Yesterday, after the fog lifted, we pulled out the large charcoal cooker to see if was still in good condition. Luckily, it was. I had hoped it would be and brought three pork butts just in case. It takes a lot of charcoal and quite a bit of time, so we always cook plenty when we fire up the beast.
We set it off the porch of the old house and added two small bags of charcoal – a regular Match Light and a bag of Jack Daniels Charcoal with chunks of the whiskey barrel wood mixed in. This is a great way to add a little smokiness to the meat without overpowering it, and it smells so good.
While the charcoal burned down to the white and glowing embers, we prepared the butts. Right before we left the house, I grabbed a few sprigs of rosemary, sage, and chives and put them in a little water in a glass on the window sill. The chives are for later, right now all I need is rosemary and sage finely chopped. Then I added lots of pepper, garlic, salt, paprika, and onion powder. The rub smelled divine, perfect for the pork. We laid a layer of heavy duty tin foil across the top of the cooker rack, and massaged the rub into the pork. Then we shut the lid and watched as the temperature gauge climbed to 300 degrees. It stayed steadily between 300 and 325, sending smoke curls up and aromas out. Meanwhile, I made us a couple of pina coladas and Tony set up lounge chairs by the old house. We put on some feisty bluegrass – not something I usually listen to but perfect for the surroundings – and we laughed and danced through the fields of alfalfa while the cooker worked its magic.
We were celebrating our twenty-seventh anniversary, so dancing seemed appropriate.
About two and a half hours later, we added potatoes wrapped in foil.

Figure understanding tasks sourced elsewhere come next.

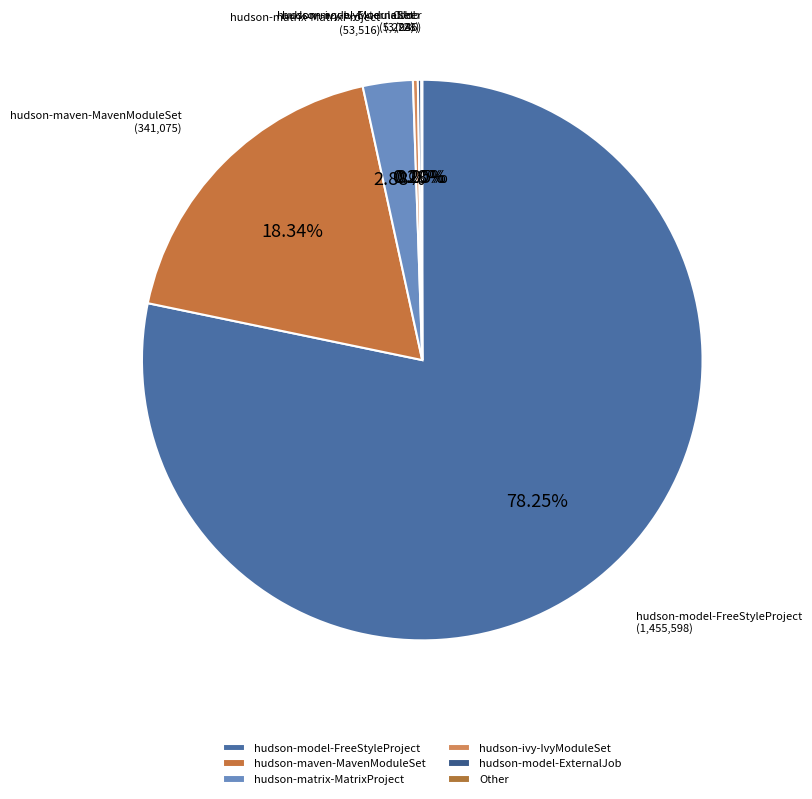

What is the largest slice in the pie chart?

hudson-model-FreeStyleProject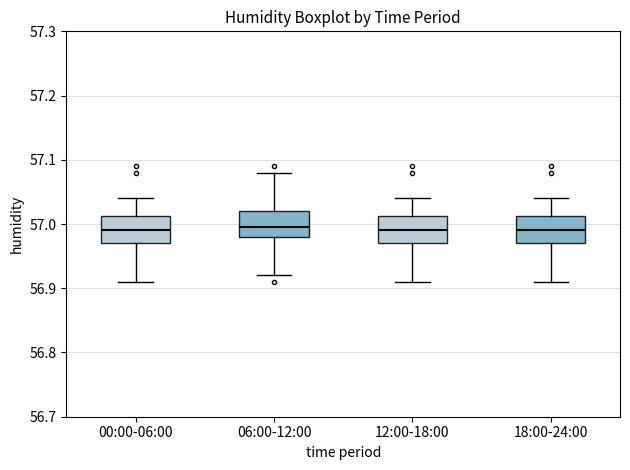

Reading left to right, transcribe this box plot: for each box, give where its median line is, the range the box spans, and where its two whiskers end, as read against the y-axis. The values are not printed on the chart, so give them approximately, as read against the axis.

00:00-06:00: median 56.99, box 56.97 to 57.01, whiskers 56.91 to 57.04
06:00-12:00: median 57.00, box 56.98 to 57.02, whiskers 56.92 to 57.08
12:00-18:00: median 56.99, box 56.97 to 57.01, whiskers 56.91 to 57.04
18:00-24:00: median 56.99, box 56.97 to 57.01, whiskers 56.91 to 57.04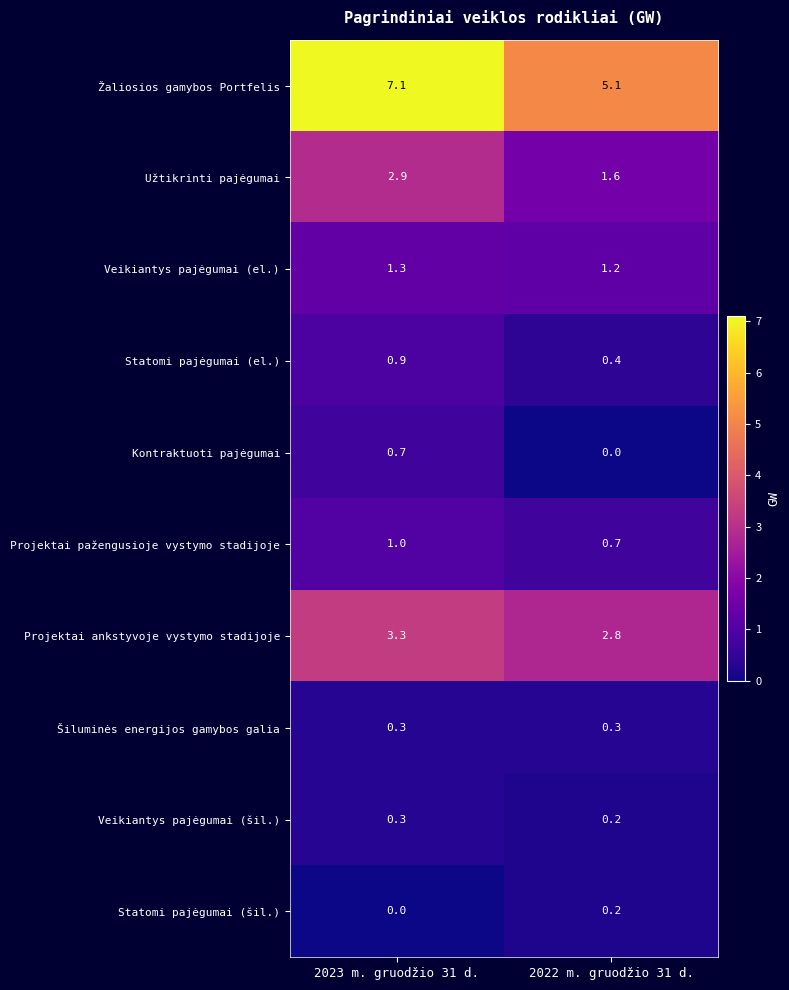

What is the difference between the maximum and minimum values in the Kontraktuoti pajėgumai series?

0.7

Then I made a few cornbread muffins and some coleslaw. I also made a vinegar style sauce by taking a few barbecue sauces, spicing them up and cutting the thickness with a little apple cider vinegar. Yum!

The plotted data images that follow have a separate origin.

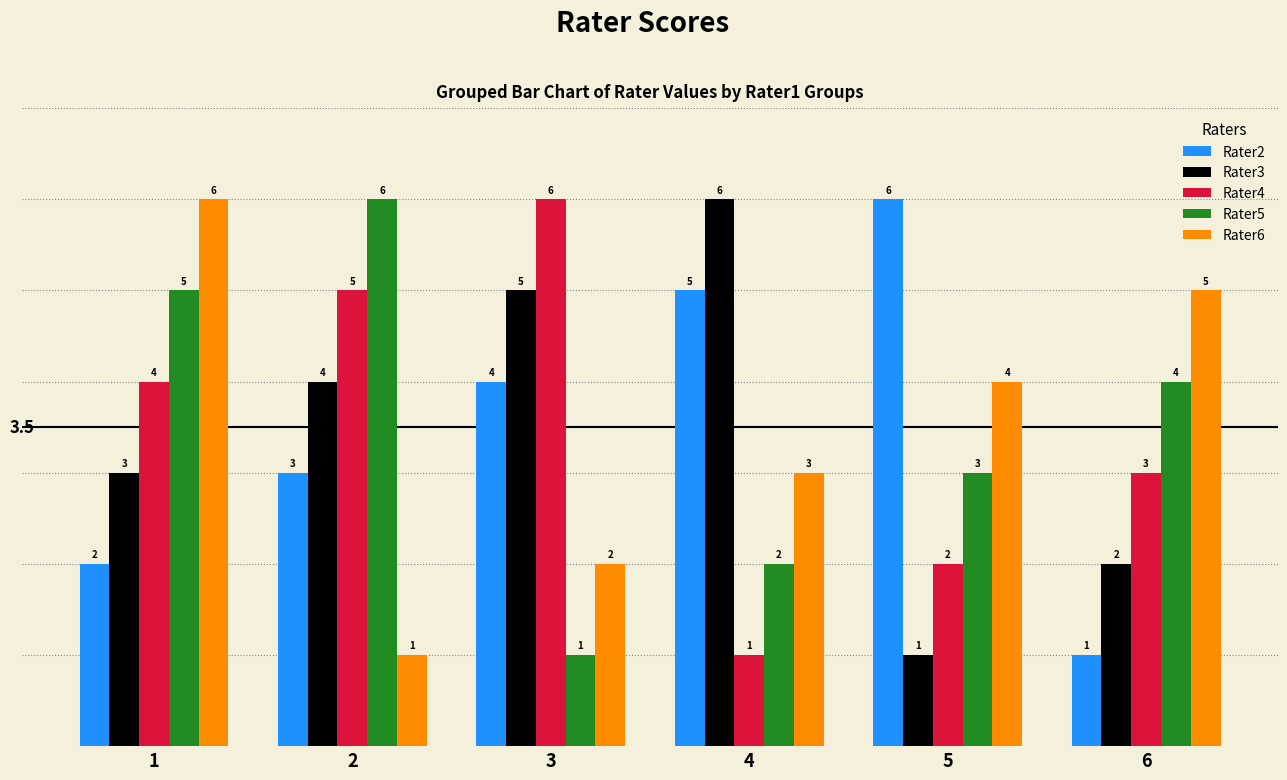

At how many categories does at least one series exceed 3?

6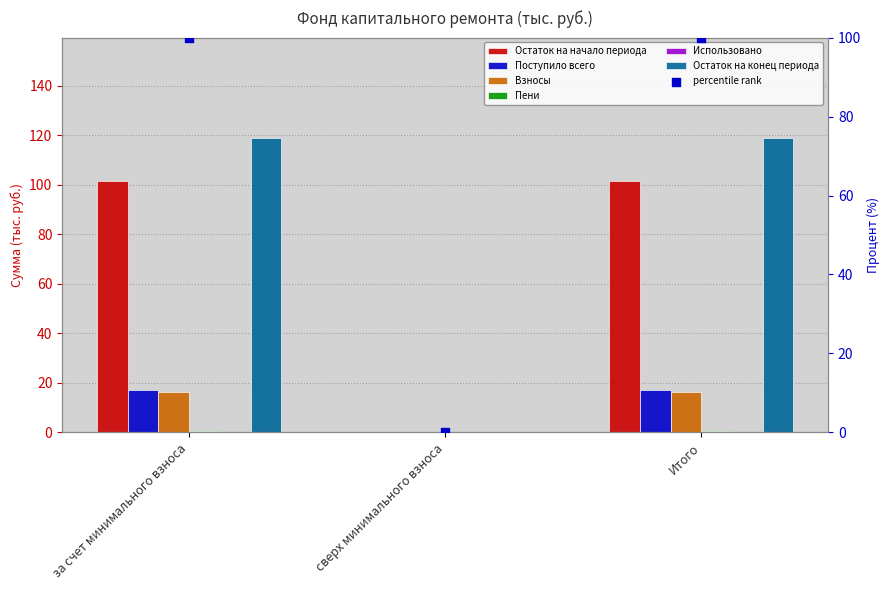

Which series reaches the minimum Y coordinate?

Остаток на начало периода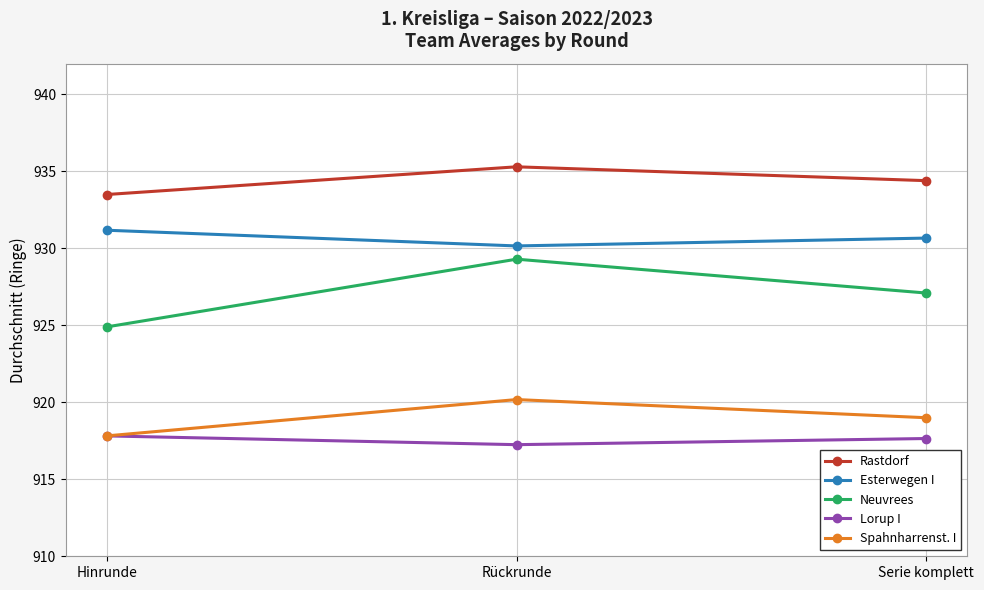

Which series has the largest total across all categories?

Rastdorf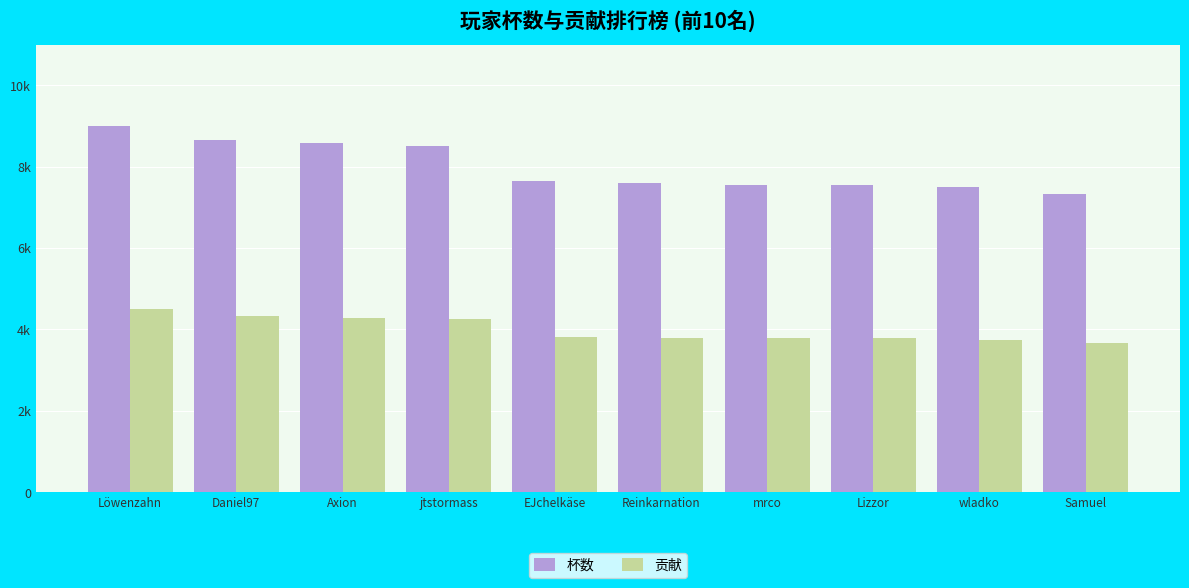

Does the chart contain any negative values?

No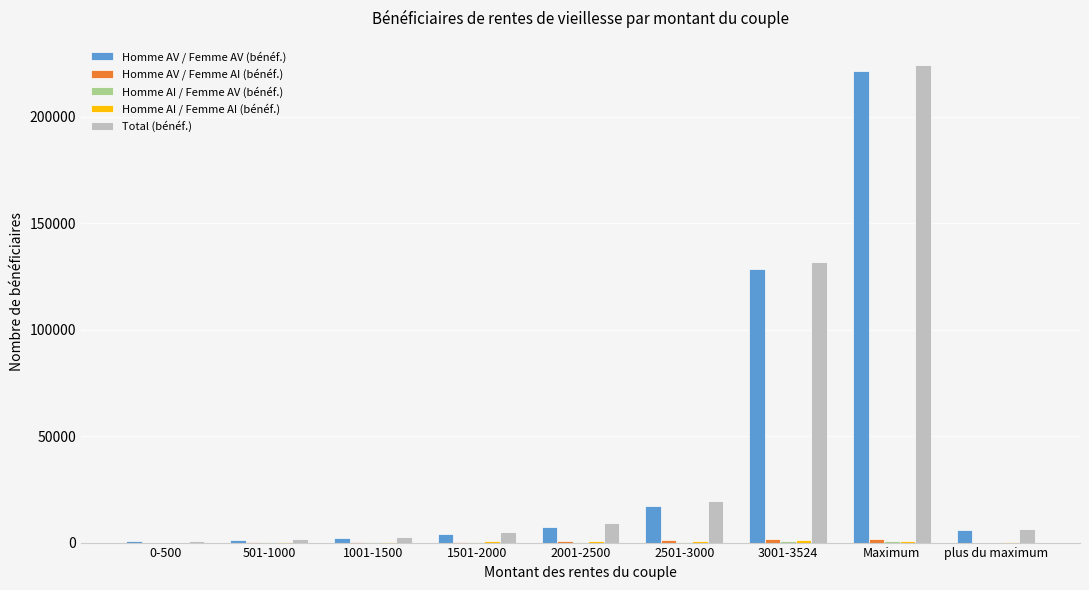

Count the number of data series in this chart.

5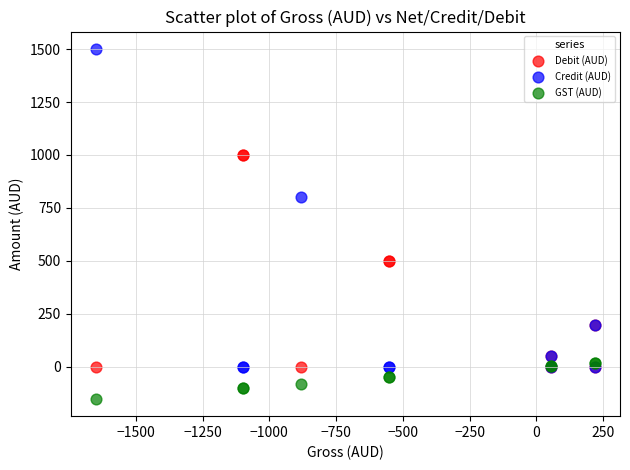

Across all series, what Y value is closest to 675?

800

(In North Carolina we like vinegar based sauces with our barbecue. In Virginia, I just make it up to suit my tastes from whatever is available mixed with some good vinegar.)

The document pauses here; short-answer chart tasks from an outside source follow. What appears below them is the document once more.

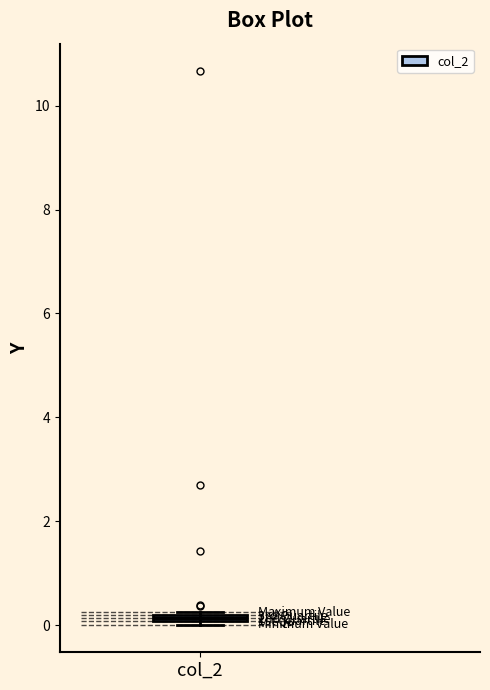

Where is the lower edge of the box for col_2 on the y-axis? The values are not printed on the chart, so give them approximately, as read against the axis.

0.0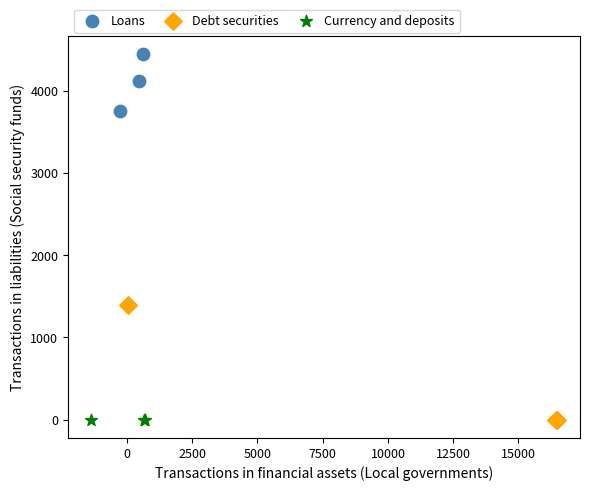

Which series contains the highest Y value?

Loans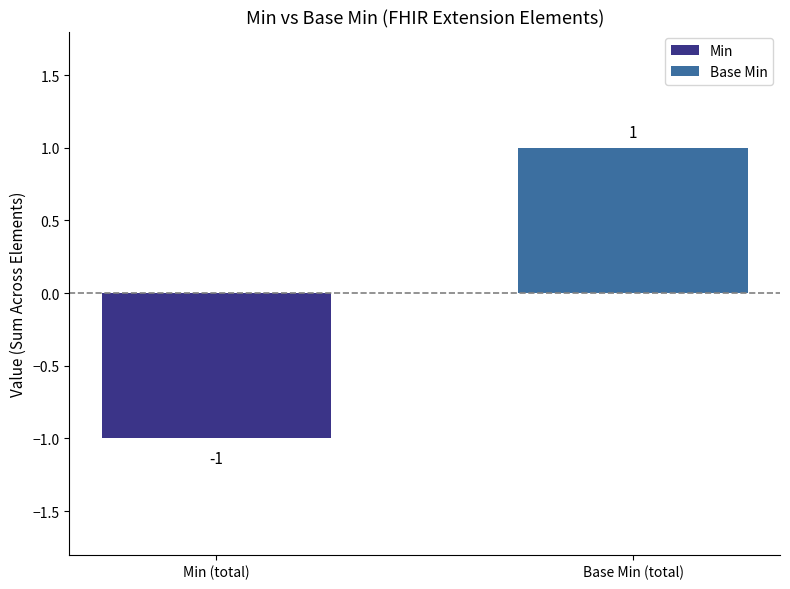

At which category does the chart reach its peak across all series?

Base Min (total)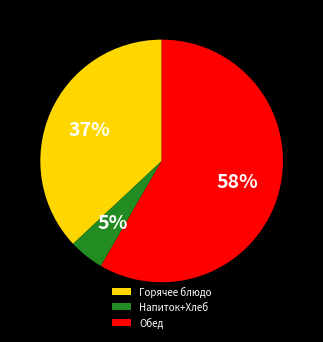

Which category has the smallest portion of the pie?

Напиток+Хлеб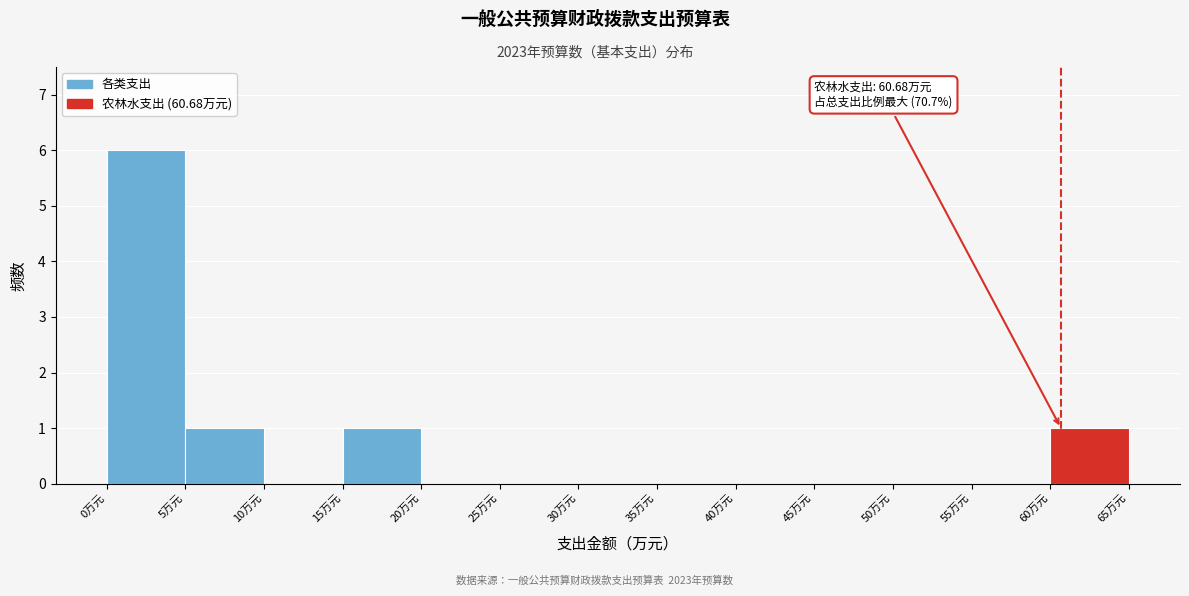

Over which range of the x-axis is the bar tallest?

0 to 5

It took about four hours to completely cook and an hour and a half for the potatoes. But the result was well worth it. And we have more than a gallon left to take back home. What we don’t eat today – our son will probably make a large dent in it – can be frozen in quart bags. And it’s easy to thaw and retains its great flavor. On nights when I’m pushed for time, I love knowing that I can have a decent meal put together in a few minutes.
This morning we arose to another misty foggy sky. It wasn’t as dense as yesterday’s, and I actually like the mist rising between the mountain peaks and curling like smoke.
It’s going to be another nice day in Southwest Virginia and we have our dinner already prepared!